**Pernyataan Masalah:**
Tolong ringkas paragraf berawalan "Oleh karenanya bagi umat Islam" dalam kutipan tentang ziarah kubur di bawah ini tanpa membuang fakta utamanya.

**Bagian Dokumen:**
※ ※ ※

Rasulullah shallallahu alaihi wasallam bersabda, “Tidak seorangpun
yang mengunjungi kuburan saudaranya dan duduk kepadanya (untuk
mendoakannya) kecuali dia merasa bahagia dan menemaninya hingga dia
berdiri meninggalkan kuburan itu.” (HR. Ibnu Abu Dunya dari Aisyah dalam
kitab Al-Qubûr).
Rasulullah shallallahu alaihi wasallam bersabda, “Tidak seorang pun
melewati kuburan saudaranya yang mukmin yang dia kenal selama hidup di
dunia, lalu orang yang lewat itu mengucapkan salam untuknya, kecuali dia
mengetahuinya dan menjawab salamnya itu.” (Hadis Shahih riwayat Ibnu
Abdul Bar dari Ibnu Abbas di dalam kitab Al-Istidzkar dan At-Tamhid).
Dari Abu Hurairah , Rasulullah bersabda: Tidak seorang pun yang
memberi salam kepadaku kecuali Allah akan menyampaikan kepada ruhku
sehingga aku bisa menjawab salam itu.(HR. Abu Dawud)
Oleh karenanya bagi umat Islam yang tidak lagi memiliki waktu untuk
menziarahi ahli kubur setiap hari Jum’at maka untuk menjaga tali
silaturahmi dapat mengirimi hadiah bacaan setiap malam Jum’at.
Jadi mereka yang melarang (mengharamkan) hadiah bacaan Yasin setiap
malam Jum’at maka ketika mereka di alam barzakh (alam penantian) yang
sangat lebih lama dari alam dunia dalam kesendirian karena tidak ada
yang bersilaturahmi.

※ ※ ※

**Data Hasil Ekstraksi:**

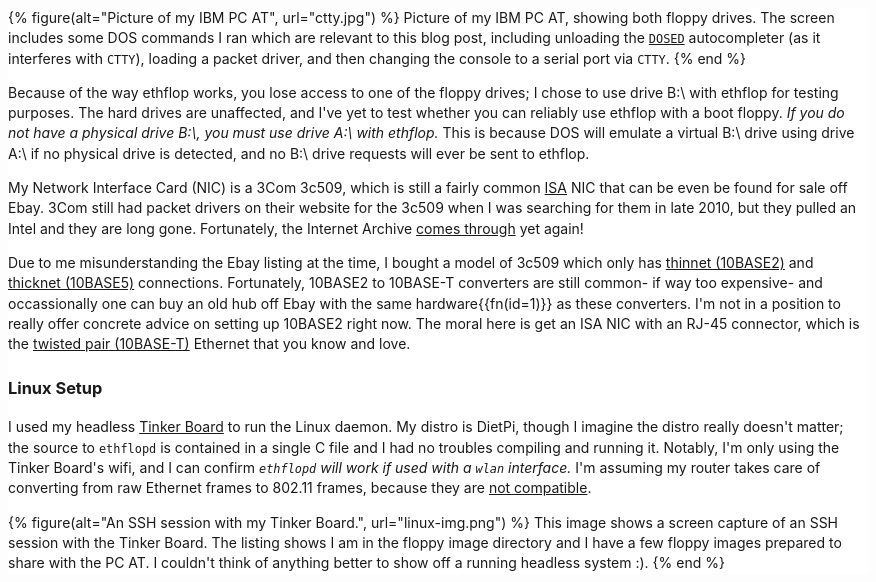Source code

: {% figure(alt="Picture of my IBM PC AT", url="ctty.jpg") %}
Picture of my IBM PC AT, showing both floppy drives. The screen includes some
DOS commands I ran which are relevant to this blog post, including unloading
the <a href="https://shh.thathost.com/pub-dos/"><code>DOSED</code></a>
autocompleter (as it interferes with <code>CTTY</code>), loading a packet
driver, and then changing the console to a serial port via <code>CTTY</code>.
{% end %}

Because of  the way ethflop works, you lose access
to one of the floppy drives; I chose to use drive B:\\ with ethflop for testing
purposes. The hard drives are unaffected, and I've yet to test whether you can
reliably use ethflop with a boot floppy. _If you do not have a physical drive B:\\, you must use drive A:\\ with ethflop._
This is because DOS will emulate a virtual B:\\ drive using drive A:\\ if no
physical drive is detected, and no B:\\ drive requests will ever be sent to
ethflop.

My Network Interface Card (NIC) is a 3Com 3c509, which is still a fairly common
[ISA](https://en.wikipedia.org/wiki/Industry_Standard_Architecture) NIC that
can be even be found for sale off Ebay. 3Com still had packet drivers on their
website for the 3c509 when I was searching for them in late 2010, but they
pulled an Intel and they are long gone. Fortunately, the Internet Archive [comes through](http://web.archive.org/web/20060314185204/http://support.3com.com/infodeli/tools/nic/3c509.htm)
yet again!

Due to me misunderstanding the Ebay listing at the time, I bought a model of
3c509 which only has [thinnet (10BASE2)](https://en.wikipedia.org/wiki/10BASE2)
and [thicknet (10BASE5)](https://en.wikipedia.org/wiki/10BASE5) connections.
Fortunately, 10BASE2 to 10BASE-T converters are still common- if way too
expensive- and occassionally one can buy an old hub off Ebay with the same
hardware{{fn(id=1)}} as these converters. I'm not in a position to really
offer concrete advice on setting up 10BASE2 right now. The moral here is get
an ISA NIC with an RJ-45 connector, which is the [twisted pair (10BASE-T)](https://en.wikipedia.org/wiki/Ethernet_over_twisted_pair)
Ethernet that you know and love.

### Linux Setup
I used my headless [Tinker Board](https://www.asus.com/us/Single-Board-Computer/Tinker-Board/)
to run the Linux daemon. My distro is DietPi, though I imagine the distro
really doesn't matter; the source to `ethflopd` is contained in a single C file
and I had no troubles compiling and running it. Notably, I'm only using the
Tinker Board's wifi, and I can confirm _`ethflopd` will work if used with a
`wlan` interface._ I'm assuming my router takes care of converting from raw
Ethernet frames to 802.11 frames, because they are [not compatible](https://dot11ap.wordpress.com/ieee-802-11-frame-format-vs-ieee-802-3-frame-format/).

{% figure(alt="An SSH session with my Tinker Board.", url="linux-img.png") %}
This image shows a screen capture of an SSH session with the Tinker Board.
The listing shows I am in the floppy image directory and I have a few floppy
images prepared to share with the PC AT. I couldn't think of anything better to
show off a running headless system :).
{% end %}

※ ※ ※

**Keluaran:**
Umat Islam yang tidak sempat lagi berziarah kubur setiap hari Jum’at dapat menjaga silaturahmi dengan mengirim hadiah bacaan setiap malam Jum’at.